The Story
Why it exists.
The beginning
Alexis Dadier's grandparents brought him papyrus from Egypt when he was a child. Not perfume samples. Not fancy packaging. Actual papyrus, with hieroglyphs, warm from a market stall. That smell of dry plant fiber, slightly smoky and ancient, stayed. Years later, when Chloé asked Dadier to create something for the Atelier des Fleurs collection, he reached for that memory. Papyrus as a material, not a metaphor. Not incense or abstraction. The actual scent of the thing itself. He paired it with fresh green plant accords, because the memory of Egypt needed contrast, not reverence. The result is a fragrance that honors the origin without being a postcard.
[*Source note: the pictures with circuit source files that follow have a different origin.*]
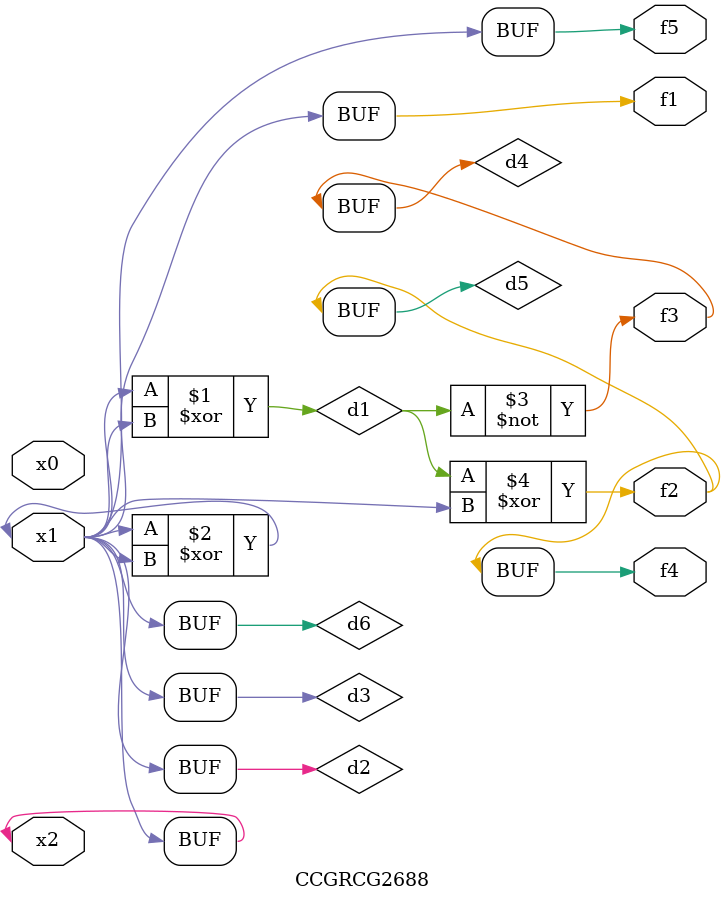
<source format=v>
module CCGRCG2688(
	input x0, x1, x2,
	output f1, f2, f3, f4, f5
);

	wire d1, d2, d3, d4, d5, d6;

	xor (d1, x1, x2);
	buf (d2, x1, x2);
	xor (d3, x1, x2);
	nor (d4, d1);
	xor (d5, d1, d2);
	buf (d6, d2, d3);
	assign f1 = d6;
	assign f2 = d5;
	assign f3 = d4;
	assign f4 = d5;
	assign f5 = d6;
endmodule

</source>
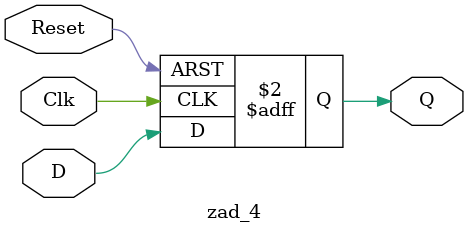
<source format=v>

`timescale 1ps / 1ps


module zad_4 (
	output reg Q,
	input Clk, Reset, D
);
	always @(posedge Clk or posedge Reset)
	if (Reset) Q <= 1'b0;
	else Q <= D;
endmodule
</source>
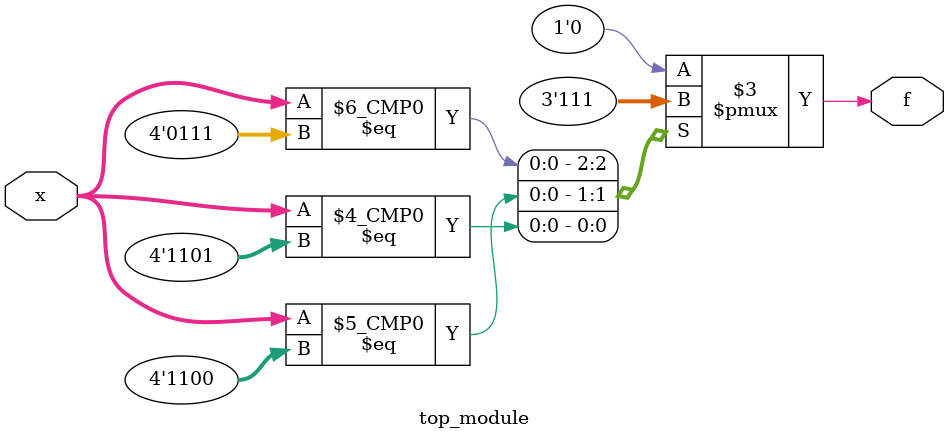
<source format=sv>
module top_module (
    input [4:1] x,
    output logic f
);

always_comb begin
    case ({x[4], x[3], x[2], x[1]})
        4'b0010: f = 1'b0;
        4'b0111: f = 1'b1;
        4'b1100: f = 1'b1;
        4'b1101: f = 1'b1;
        default: f = 1'b0; // Don't care condition, output 0
    endcase
end

endmodule

</source>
Papyrus as a note in perfumery is uncommon. Where sandalwood and cedar have centuries of use behind them, papyrus sits on the margins. It reads as dry, slightly smoky, with a green edge that prevents heaviness. In this composition, the green plant accords serve a specific function: they keep the ancient material from feeling like a museum piece. Without them, papyrus risks becoming static. With them, the fragrance breathes. The result is woody aromatic territory with an unusual texture, neither purely natural nor synthetic, landing somewhere between the two.
The evolution
The opening is immediate and dry. Papyrus as a material, not a concept. Green arrives quickly, herbal and slightly bitter, like a plant pressed between old pages. It lifts what could have been heavy. Within the first hour, dry wood settles in alongside subtle leather. The leather is quiet. Not boots-and-jacket leather. More like the smell of an old book cover. Moderate sillage throughout. This does not announce itself. The green fades after a few hours, leaving papyrus wood and faint warmth on skin. By the final stretch, the drydown is skin-adjacent. A trace. The kind of thing a collar catches rather than a room. On fabric, papyrus clings longer. Expect four to six hours on most skin types, occasionally longer if the day cooperates.
Cultural impact
Papyrus occupies a specific corner of the fragrance landscape. In the Atelier des Fleurs collection, it stands apart from the florals and citrus singles, offering something drier and more unusual. Community reception is divided along predictable lines, those drawn to papyrus appreciate its specificity and the way it avoids conventional woody tropes, while others find the dryness sharp or the green too herbal. The fragrance's moderate sillage suits close wearing, which some read as restraint and others as a limitation.